* **Excerpted text**:
-- Opening Marker --
If you have not already done so, it may be best to read the reference JAMA article before trying to digest my comments. Some quotes from the JAMA article follow which sum the JAMA authors' conclusions with some added emphasis:

Design, Setting, and Participants
Retrospective cohort using self-control analysis, with chart review of significant medically attended events at 8 managed care organizations in the United States that comprise the Vaccine Safety Datalink. Participants were all children in the Vaccine Safety Datalink cohort 6 to 23 months old who received trivalent inactivated influenza vaccine between January 1, 1991, and May 31, 2003 (45,356 children with 69,359 vaccinations)."

Results: "... only 1 diagnosis, gastritis/duodenitis, was more likely to occur in the 14 days after trivalent inactivated influenza vaccine."

"Thirteen medically attended events were less likely to occur after trivalent inactivated influenza vaccine, including acute upper respiratory tract infection, asthma, bronchiolitis, and otitis media."

Did you notice the statement that "Thirteen medically attended events were less likely to occur after trivalent inactivated influenza vaccine, including acute upper respiratory tract infection, asthma, bronchiolitis, and otitis media."? [1]

Question: What is the statement, "less likely to occur", based upon?

Answer: Two control periods each had a higher number of medically attended events (MAE) than did the 14 day period which started 24 hours after vaccination.

It should be obvious that the above conclusion is suspicious, to say the least, and calls for a careful examination of the validity of both control periods as well as the correctness of the number of events in the Primary Risk Period.

Question: Note the statement in the above quotes, "Results: "... only 1 diagnosis, gastritis/duodenitis, was more likely to occur in the 14 days after trivalent inactivated influenza vaccine." What does this mean?

Answer: That is a really good question. In the Jama article, in Table 2, eleven diagnosis are listed as follows:
Column marked R/C1 is the Primary Risk Period to Control Period 1 Ratio.
Column marked [R2/C1] is the secondary Risk Period compared to Control Period 1.
ED = Emergency Department
Secondary Risk Period is labeled in the JAMA study as Control Period 2.
-- Closing Marker --
Page images with their extracted text:
-- Opening Marker --
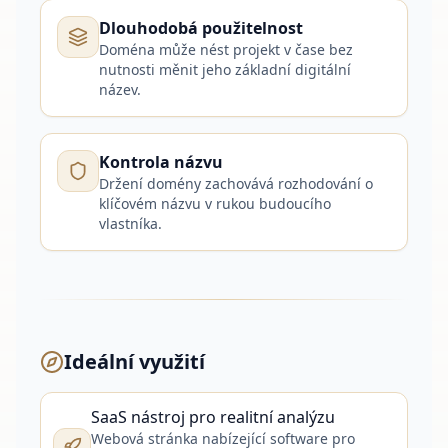
Dlouhodobá použitelnost
Doména může nést projekt v čase bez
nutnosti měnit jeho základní digitální
název.
Kontrola názvu
Držení domény zachovává rozhodování o
klíčovém názvu v rukou budoucího
vlastníka.
Ideální využití
SaaS nástroj pro realitní analýzu
Webová stránka nabízející software pro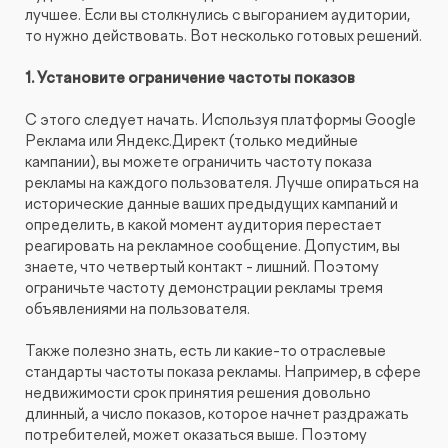
лучшее. Если вы столкнулись с выгоранием аудитории,
то нужно действовать. Вот несколько готовых решений.
1. Установите ограничение частоты показов
С этого следует начать. Используя платформы Google
Реклама или Яндекс.Директ (только медийные
кампании), вы можете ограничить частоту показа
рекламы на каждого пользователя. Лучше опираться на
исторические данные ваших предыдущих кампаний и
определить, в какой момент аудитория перестает
реагировать на рекламное сообщение. Допустим, вы
знаете, что четвертый контакт - лишний. Поэтому
ограничьте частоту демонстрации рекламы тремя
объявлениями на пользователя.
Также полезно знать, есть ли какие-то отраслевые
стандарты частоты показа рекламы. Например, в сфере
недвижимости срок принятия решения довольно
длинный, а число показов, которое начнет раздражать
потребителей, может оказаться выше. Поэтому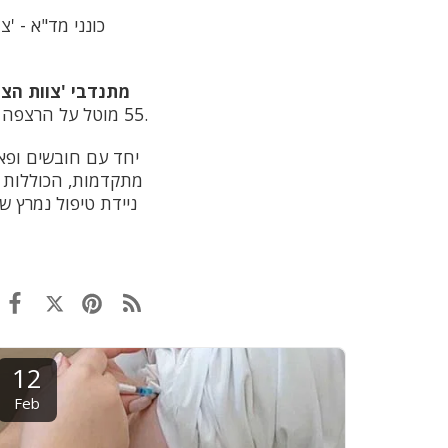
כונני מד"א - 
מתנדבי 'צוות הצלה
55 מוטל על הרצפה ברחוב, ללא דופק וללא נשימה לאחר שלדברי עוברי אורח הוא התמוטט באופן פתאומי.
יחד עם חובשים ופאר
מתקדמות, הכוללות מ
ניידת טיפול נמרץ 
12
Feb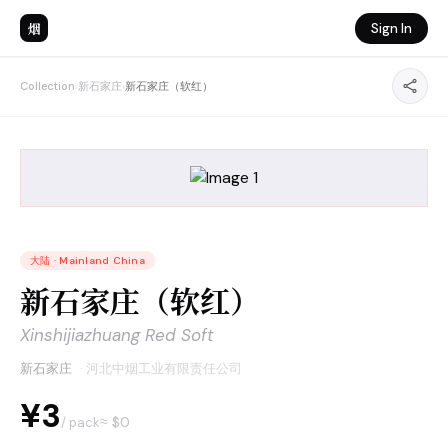
烟
Sign In
Collection
›
新石家庄
›
新石家庄（软红）
大陆
·
Mainland China
新石家庄（软红）
Xinshijiazhuang Red Soft
新石家庄
·
河北中烟工业有限责任公司
¥3
≈ $
0
/ pack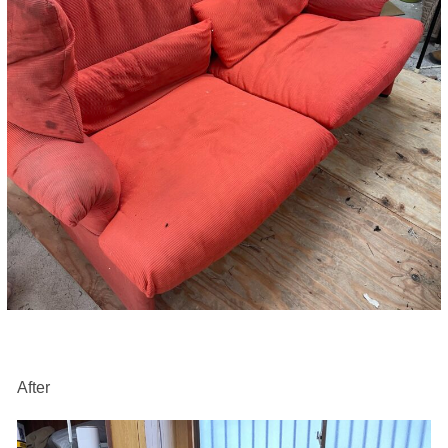
After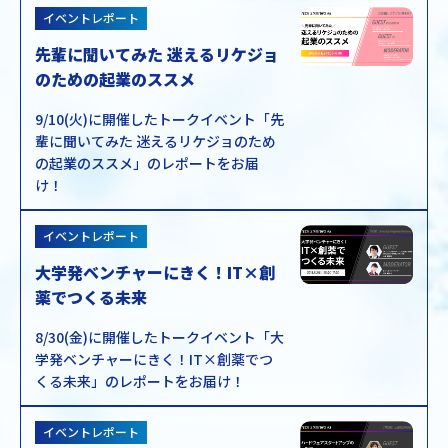
イベントレポート
先輩に聞いてみた 迷えるリケジョ
のための起業のススメ
9/10(火)に開催したトークイベント「先
輩に聞いてみた 迷えるリケジョのため
の起業のススメ」のレポートをお届
け！
イベントレポート
大学発ベンチャーにきく！IT×創
薬でつくる未来
8/30(金)に開催したトークイベント「大
学発ベンチャーにきく！IT×創薬でつ
くる未来」のレポートをお届け！
イベントレポート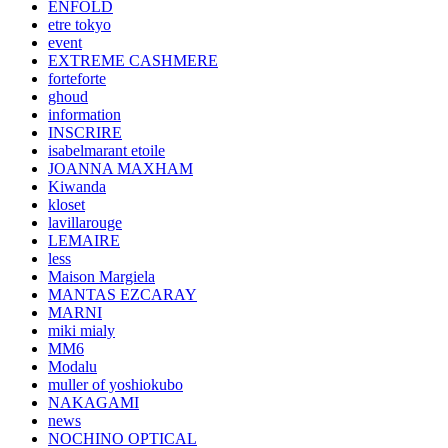
ENFOLD
etre tokyo
event
EXTREME CASHMERE
forteforte
ghoud
information
INSCRIRE
isabelmarant etoile
JOANNA MAXHAM
Kiwanda
kloset
lavillarouge
LEMAIRE
less
Maison Margiela
MANTAS EZCARAY
MARNI
miki mialy
MM6
Modalu
muller of yoshiokubo
NAKAGAMI
news
NOCHINO OPTICAL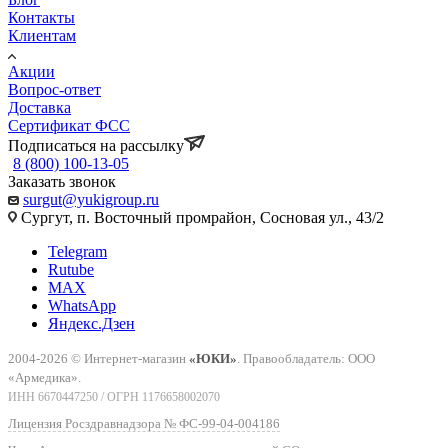
Контакты
Клиентам
Акции
Вопрос-ответ
Доставка
Сертификат ФСС
Подписаться на рассылку
8 (800) 100-13-05
Заказать звонок
surgut@yukigroup.ru
Сургут, п. Восточный промрайон, Сосновая ул., 43/2
Telegram
Rutube
MAX
WhatsApp
Яндекс.Дзен
2004-2026 © Интернет-магазин
«ЮКИ»
. Правообладатель: ООО
«Армедика».
ИНН 6670447250 / ОГРН 1176658002070
Лицензия Росздравнадзора № ФС-99-04-004186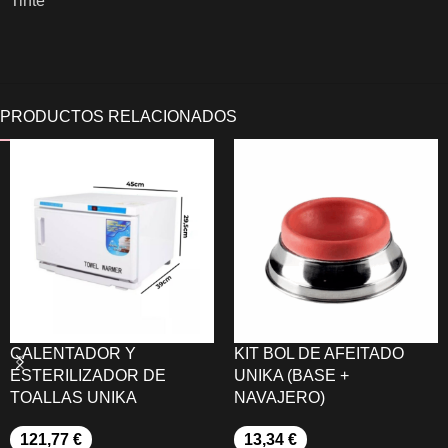
Tinte
CALENTADOR Y
KIT BOL DE AFEITADO
ESTERILIZADOR DE
UNIKA (BASE +
TOALLAS UNIKA
NAVAJERO)
121,77
€
13,34
€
-- Closing Marker --
* **Work item**: Translate this sentence from the commentary on the JAMA influenza vaccine study into Spanish: "It should be obvious that the above conclusion is suspicious, to say the least, and calls for a careful examination of the validity of both control periods as well as the correctness of the number of events in the Primary Risk Period." Nothing in the records is needed here.

* **Output**: Debería ser obvio que la conclusión anterior es sospechosa, por decir lo menos, y exige un examen cuidadoso de la validez de ambos periodos de control, así como de la exactitud del número de eventos en el Periodo de Riesgo Primario.